Nigel maintains an extensive portfolio of active collaborations globally with academia (UCL, University of Oxford, Cambridge Sussex, Nottingham, Liverpool, TANUVAS Chennai, Indian Institute of Science, Bangalore, University of Siena), public/animal health laboratories (PHE/WHO/APHA/OiE/NIBSC), vaccine CRO/clinical trial centres (VisMederi-Siena, Jenner-Oxford) and industry (vaccine and biotech companies).
Current Projects:
COVID-19: nCoV: Developing CoV-bnMAbs for therapy of highly pathogenic coronaviruses including SARS-CoV-2 (MRC funded)
The use of pseudotype-based serological assays to study human influenza challenge (BBSRC/MRC HIC-VAC funded)
The development of Digitally designed, Immune Optimised Selected and Synthesized Vaccines for Influenza (Bill and Melinda Gates and Innovate UK/DIOSynVax funded)
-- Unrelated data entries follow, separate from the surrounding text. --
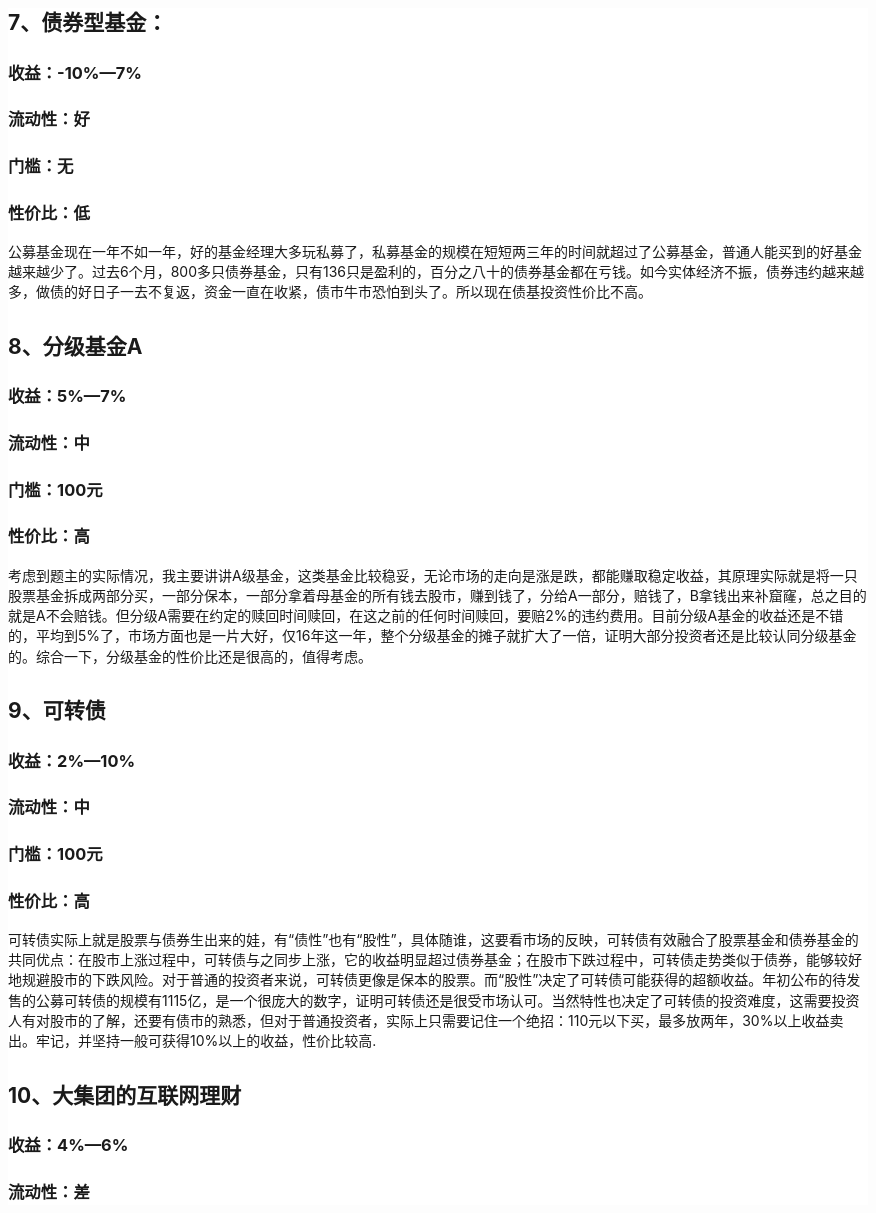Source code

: ## 7、债券型基金：

### 收益：-10%—7%

### 流动性：好

### 门槛：无

### 性价比：低

公募基金现在一年不如一年，好的基金经理大多玩私募了，私募基金的规模在短短两三年的时间就超过了公募基金，普通人能买到的好基金越来越少了。过去6个月，800多只债券基金，只有136只是盈利的，百分之八十的债券基金都在亏钱。如今实体经济不振，债券违约越来越多，做债的好日子一去不复返，资金一直在收紧，债市牛市恐怕到头了。所以现在债基投资性价比不高。

## 8、分级基金A

### 收益：5%—7%

### 流动性：中

### 门槛：100元

### 性价比：高

考虑到题主的实际情况，我主要讲讲A级基金，这类基金比较稳妥，无论市场的走向是涨是跌，都能赚取稳定收益，其原理实际就是将一只股票基金拆成两部分买，一部分保本，一部分拿着母基金的所有钱去股市，赚到钱了，分给A一部分，赔钱了，B拿钱出来补窟窿，总之目的就是A不会赔钱。但分级A需要在约定的赎回时间赎回，在这之前的任何时间赎回，要赔2%的违约费用。目前分级A基金的收益还是不错的，平均到5%了，市场方面也是一片大好，仅16年这一年，整个分级基金的摊子就扩大了一倍，证明大部分投资者还是比较认同分级基金的。综合一下，分级基金的性价比还是很高的，值得考虑。

## 9、可转债

### 收益：2%—10%

### 流动性：中

### 门槛：100元

### 性价比：高

可转债实际上就是股票与债券生出来的娃，有“债性”也有“股性”，具体随谁，这要看市场的反映，可转债有效融合了股票基金和债券基金的共同优点：在股市上涨过程中，可转债与之同步上涨，它的收益明显超过债券基金；在股市下跌过程中，可转债走势类似于债券，能够较好地规避股市的下跌风险。对于普通的投资者来说，可转债更像是保本的股票。而“股性”决定了可转债可能获得的超额收益。年初公布的待发售的公募可转债的规模有1115亿，是一个很庞大的数字，证明可转债还是很受市场认可。当然特性也决定了可转债的投资难度，这需要投资人有对股市的了解，还要有债市的熟悉，但对于普通投资者，实际上只需要记住一个绝招：110元以下买，最多放两年，30%以上收益卖出。牢记，并坚持一般可获得10%以上的收益，性价比较高.

## 10、大集团的互联网理财

### 收益：4%—6%

### 流动性：差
The development of surface-engineered retroviral vectors to study the antigenic evolution of influenza H5 and H7 viruses in poultry and humans
The study of homosubtypic and heterosubtypic immunity to influenza viruses in order to inform universal influenza vaccine design
Comparative serology for influenza and coronaviruses in order to establish more accurate correlates of immunity (with VisMederi, Italy)
The translation of "sequence-file serology" to public/animal health and industrial laboratories worldwide (with NIBSC, VisMederi, Humabs, DIOSynVax & Blue Water Vaccines)
The development and deployment of cell-entry assays for the study of emerging bat virus tropism and neutralisation (with APHA)
The design and development of pseudotype-based vaccines for emerging viruses.